Vision, Values, Reality

Imprisonment is the most severe penalty available to the courts in Ireland, as it is in most other developed countries. Given the far-reaching implications of removing an individual’s liberty, even where he or she has committed a crime, and the reality that imprisonment often has detrimental consequences for both the person imprisoned and his or her family, a society must give serious consideration to two fundamental questions: the extent to which it uses the penalty of imprisonment and the conditions that operate in its prisons.

Ireland’s prison population has been rising steadily for several decades, and has more than doubled since 1995. During the country’s economic boom, expenditure on prisons increased considerably and, in particular, additional spending was devoted to building new prison spaces and refurbishing existing prison buildings. Yet despite this extra expenditure and the marked increase in the number of prison places available, prison conditions overall have worsened.

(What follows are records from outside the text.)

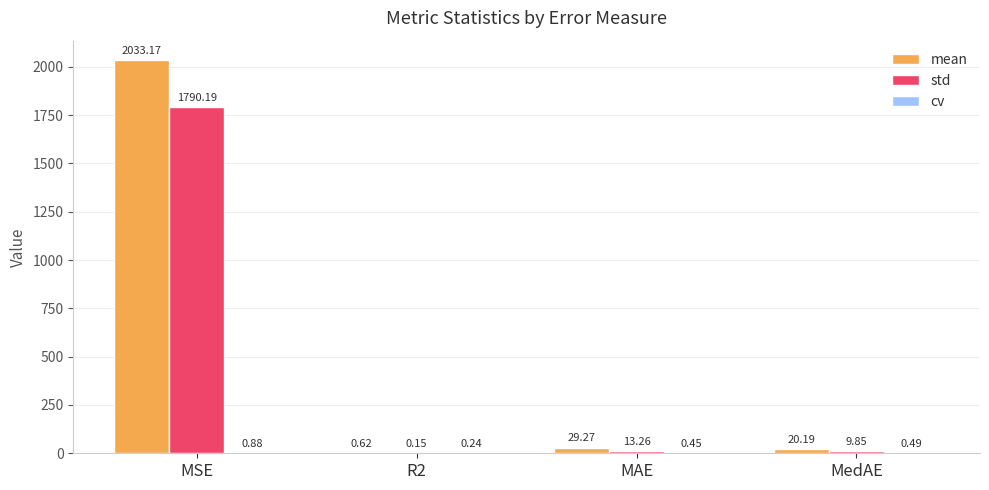

At which category is the sum across all series the highest?

MSE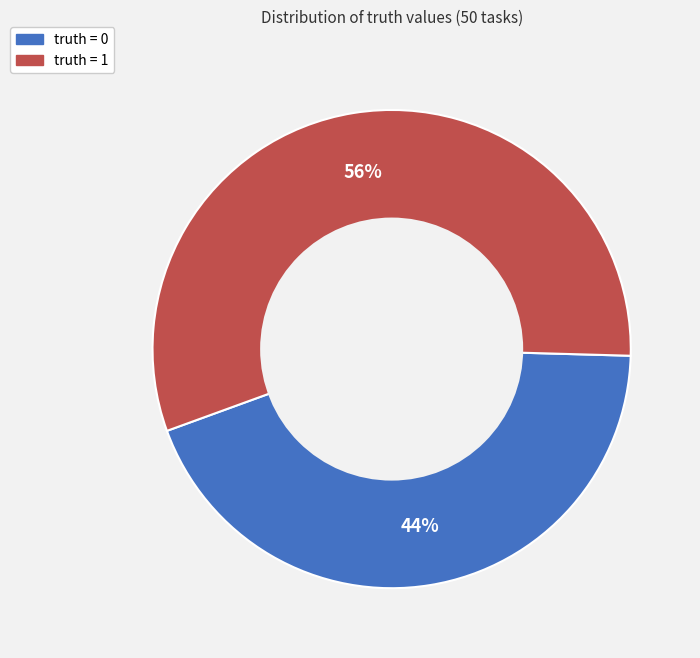

Is there a majority slice in this chart?

Yes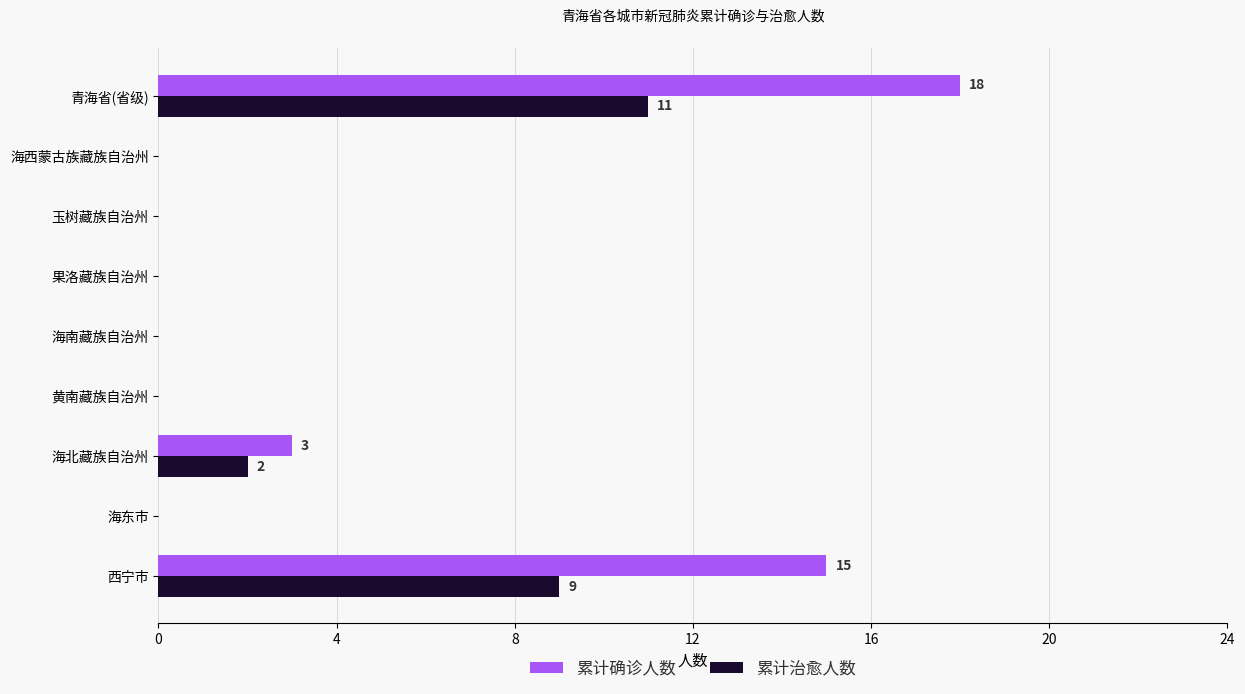

The value of 累计治愈人数 at 果洛藏族自治州 is 0. True or false?

True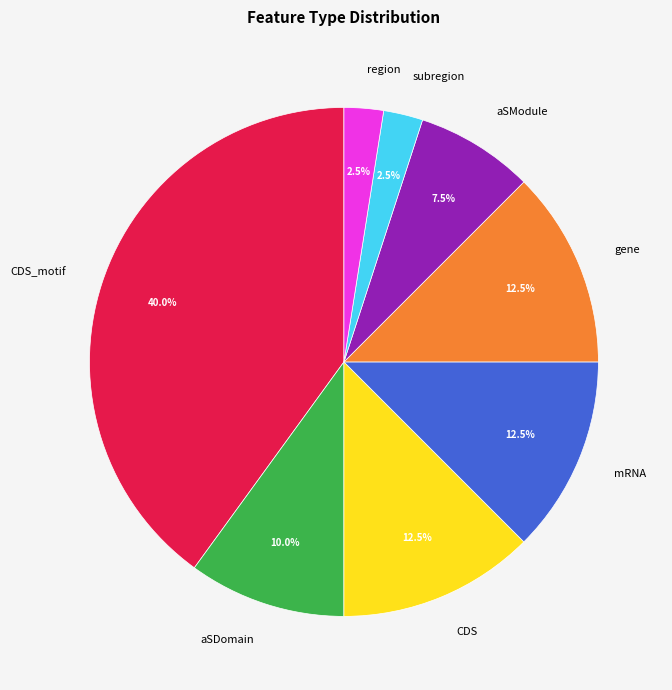

To the nearest percent, what percentage of the pie is aSDomain?

10%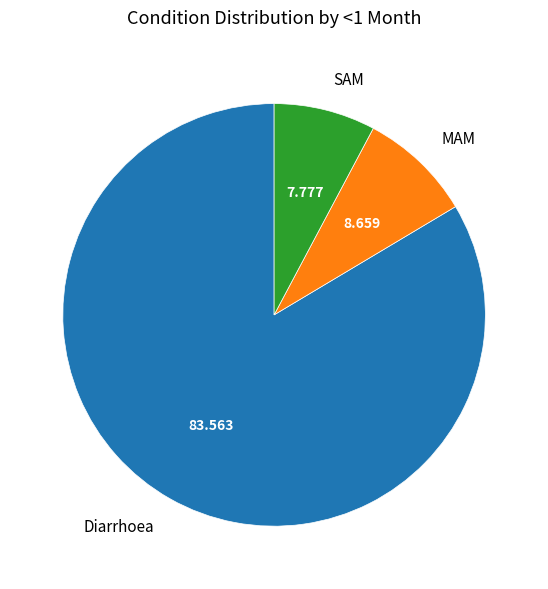

Which category has the smallest portion of the pie?

SAM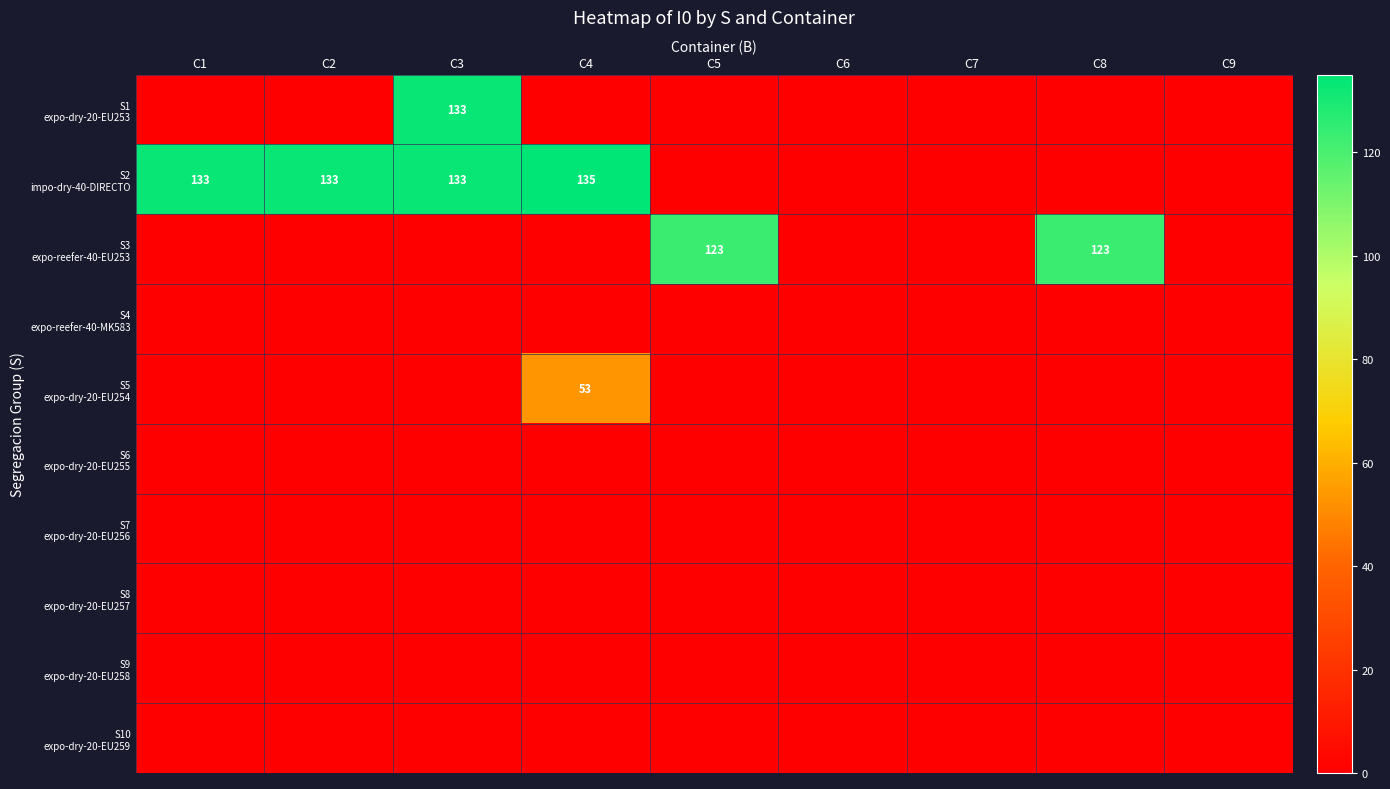

True or false: S6 expo-dry-20-EU255 has a value of 0 at C4.

True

In particular, overcrowding has become an over-riding characteristic of prisons in Ireland. That overcrowding affects every aspect of life in most Irish prisons. It has led to multiple occupancy of cells designed for one person, put pressure on services such as education and training, eliminated the possibility of increasing the amount of time prisoners spend outtheir cells, and hindered the ability of the prison authorities to deal appropriately with inter-prisoner tensions and violence, so that large numbers of prisoners now have to be locked up for their own safety for as many as twenty-three hours a day. Overcrowding and inadequate conditions also affect the people who work in prison, since this is their workplace.

In a very real sense, then, the question of the extent to which imprisonment is used and the question of the conditions of imprisonment have become closely intertwined in the Irish prison system over recent years.